To cover a good range of drug solubility in presence of SMB, three model soluble drugs, namely, zonisamide, propranolol HCl and theophylline, with water solubility of 0.8, 60 and 8 mg/ml, respectively, were chosen. The results showed that the solubility of the drug by itself directly impacted on the release rate of different types of drugs. Moreover, results clearly demonstrated that sodium metabisulphite is a good candidate to prevent degradation in different molecular weight PEO in highly soluble drugs such as propranolol HCl (60 mg/ml).

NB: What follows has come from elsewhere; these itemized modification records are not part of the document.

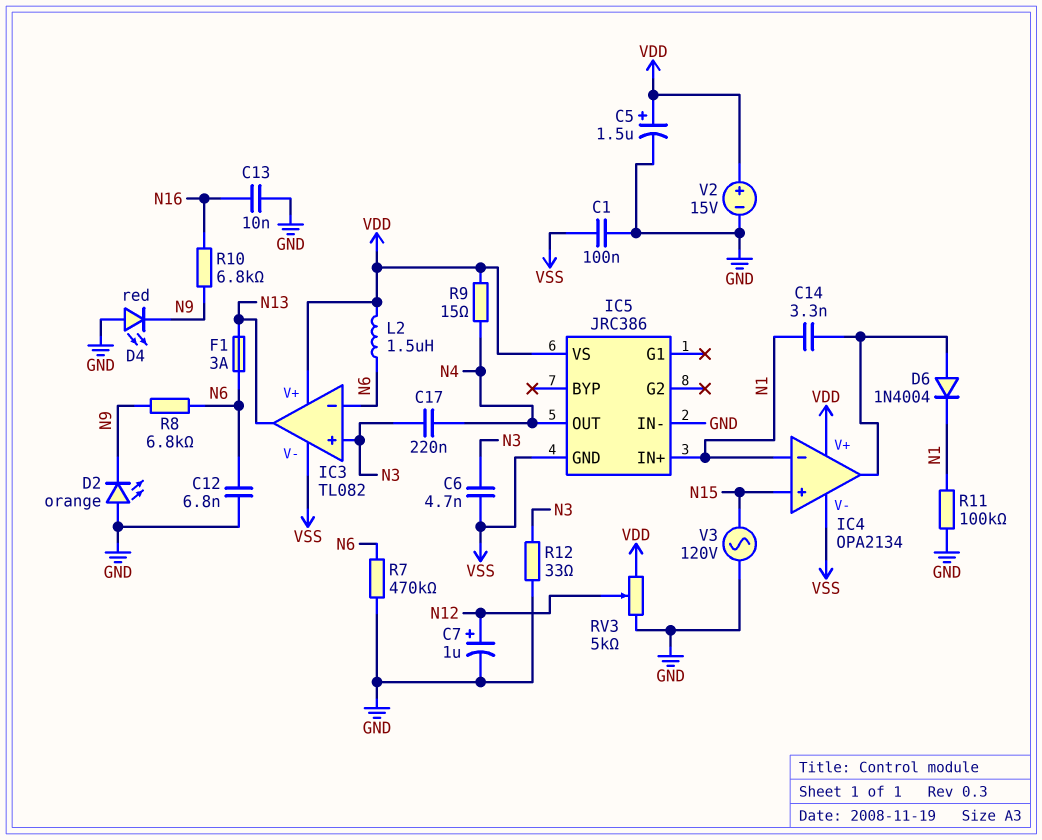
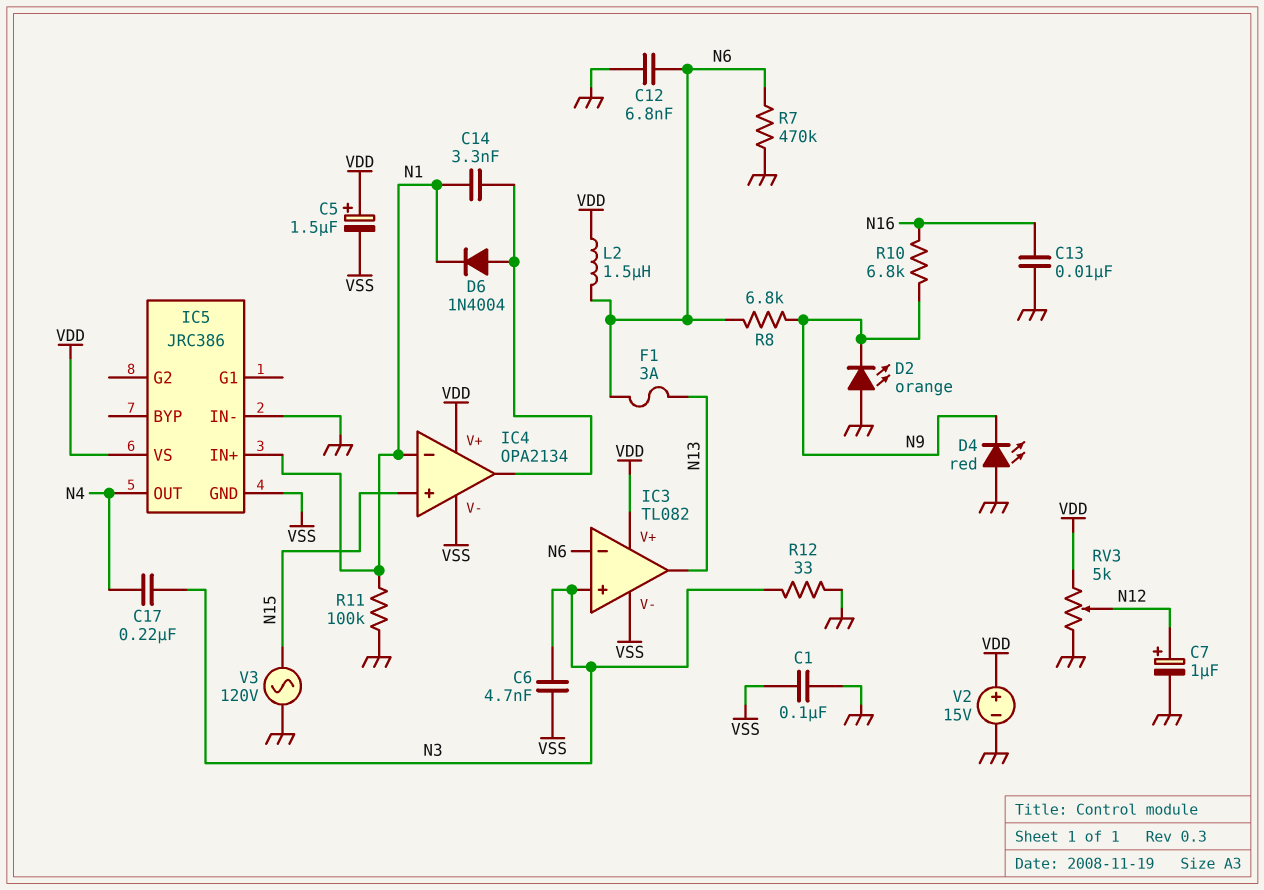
C5: 1.5uF (plus VDD, minus GND) -> 1.5uF (plus VDD, minus VSS)
R9: 15 (N4, VDD) -> none

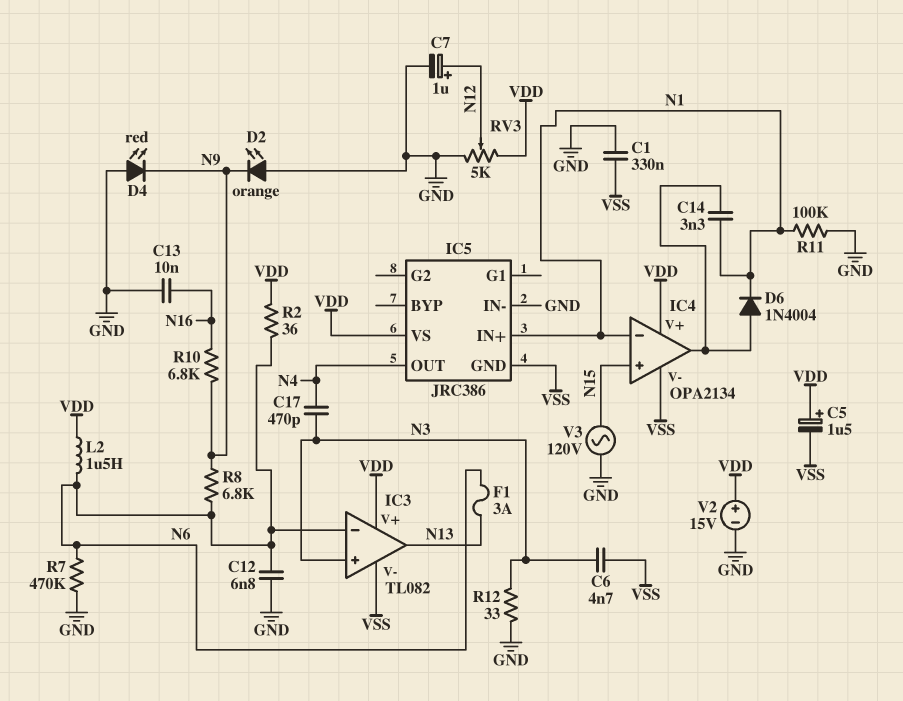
C1: 100nF (GND, VSS) -> 330nF (GND, VSS)
C17: 220nF (N3, N4) -> 470pF (N3, N4)
R2: none -> 36 (N6, VDD)

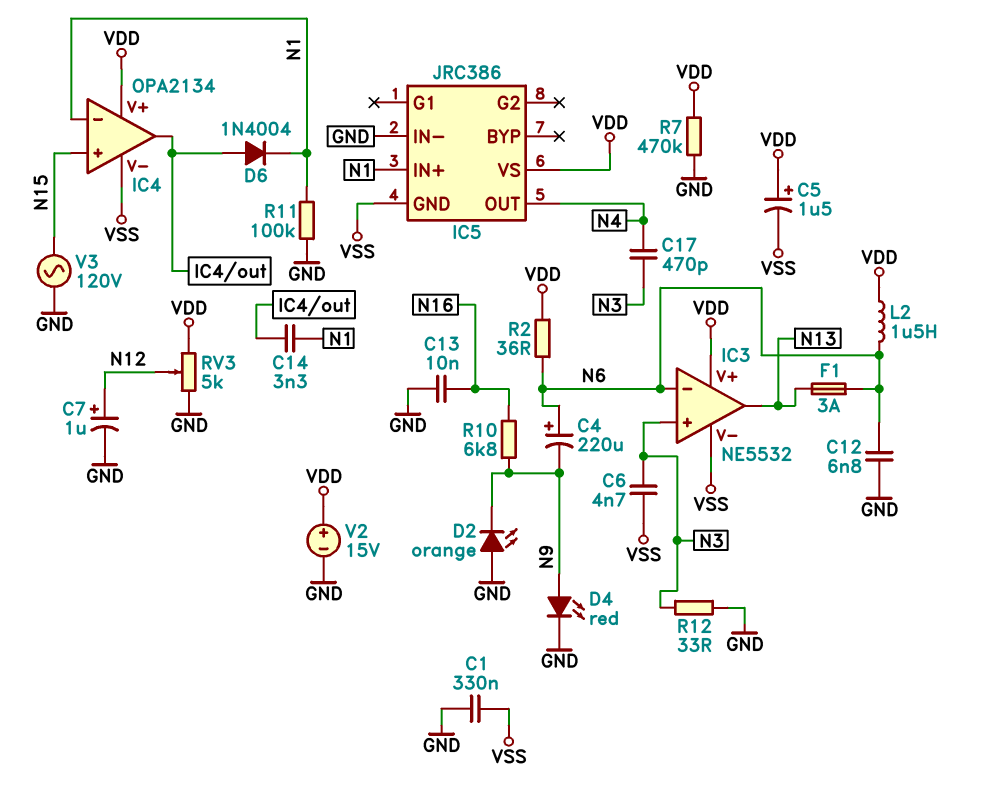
C4: none -> 220uF (plus N6, minus N9)
D4: LED red (A GND, K N9) -> LED red (A N9, K GND)
IC3: TL082 -> NE5532
R7: 470k (GND, N6) -> 470k (GND, VDD)
R8: 6.8k (N6, N9) -> none

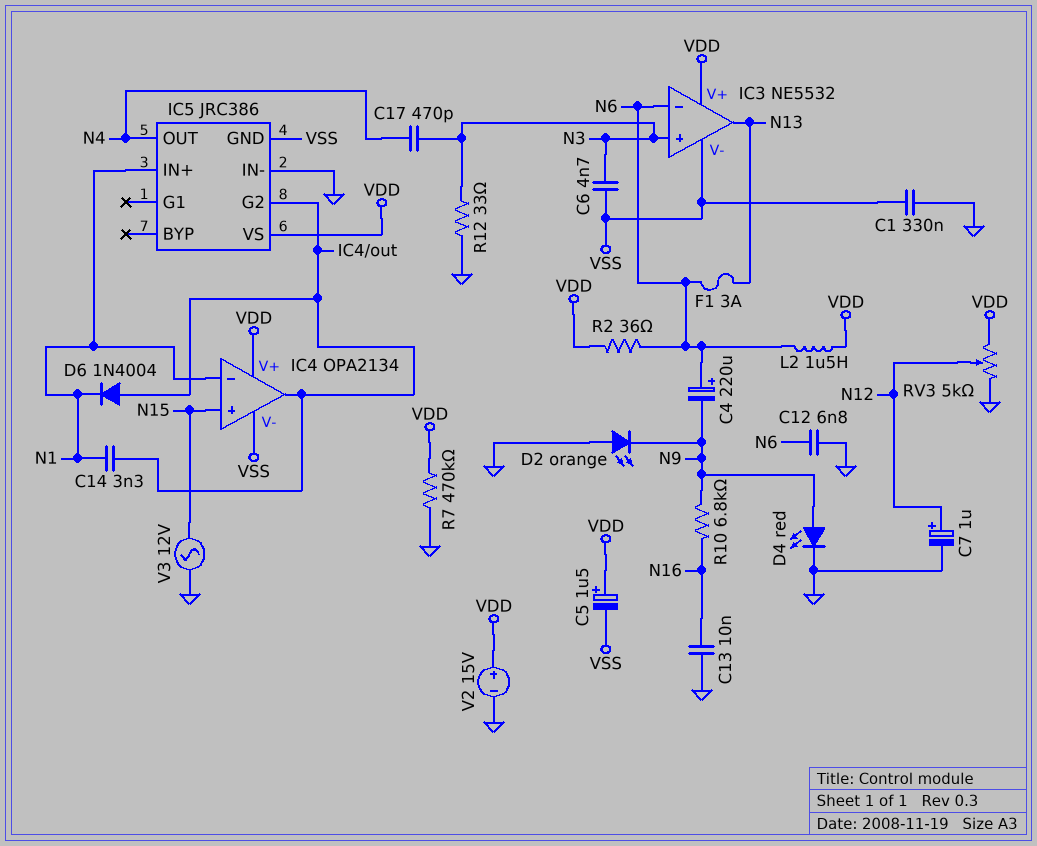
IC5 pin G2: none -> IC4/out
R11: 100k (GND, N1) -> none
V3: AC 120V (GND, N15) -> AC 12V (GND, N15)

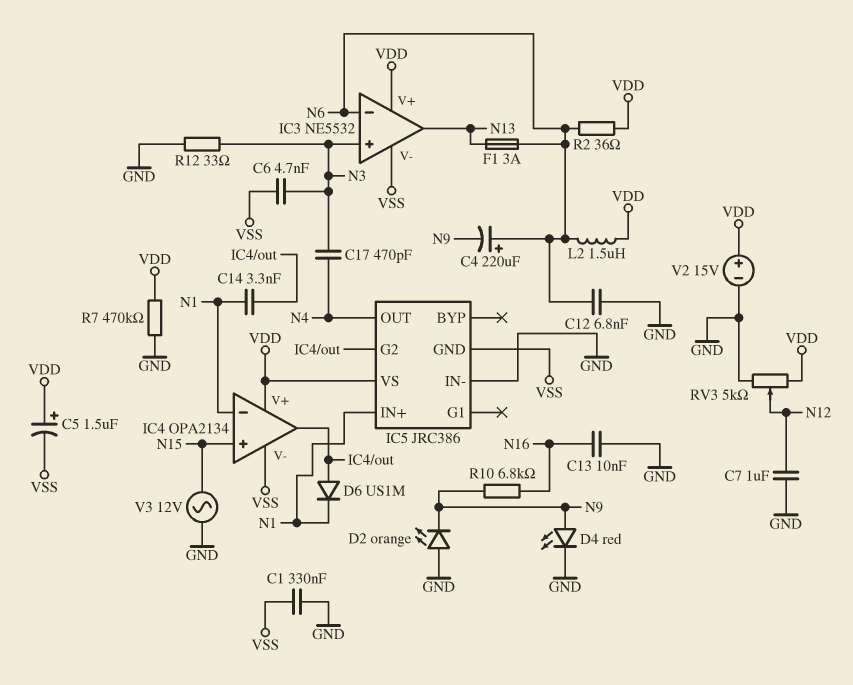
C7: 1uF (plus N12, minus GND) -> 1uF (GND, N12)
D6: diode 1N4004 (A IC4/out, K N1) -> diode US1M (A IC4/out, K N1)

The observed results may be deemed expected, according to previous reports by Shojaee et al. [32], and our data for both PEO 750 and 303 containing propranolol HCl showed faster release for aged tablets without sodium metabisulphite; on the other hand, drug release was controlled in the presence of this antioxidant. It is interesting to note that there is no any other previous research that studied the effect of SMB in sustained release matrices. The results of the current study also illustrated that using SMB in the semi- and poorly water-soluble drugs, such as theophylline and zonisamide, had completely different effect in the beginning of drug release in terms of stability in comparison with the fresh samples without this antioxidant, although drug release decreased as storage time increased. These results particularly are not correlated with the previous data published by Shojaee et al. [32, 36], who studied the role of sodium metabisulphite on the release rate of diltiazem hydrochloride from polyethylene oxide. This was also a disagreement with earlier data observed in the beginning of this study with propranolol HCl and the reason is given earlier.

Conclusions

The results indicated that the use of sodium metabisulphite marginally assisted in reducing drug release as a result of the minimised degradation via oxidation in propranolol HCl tablets containing PEO matrices. In the case of poorly and semi-soluble drugs (zonisamide and theophylline), the formulations exhibited superimposable phenomenon with different release profiles compared to that of those samples without SMB. The effect of the antioxidant in the tablet formulations is quite evident in the thermal analysis where the presence of SMB seemed to have reduced the thermal degradation of the PEO matrices. Moreover, it was also found that the effect of sodium metabisulphite on the stability and the release of the drugs from the matrix tablets were dependants on both the molecular weight of PEO and the solubility of the drugs used. In conclusion, it can be claimed that overall, the use of an antioxidant in the formulations has made the manufactured tablets stable over 8 weeks of storage.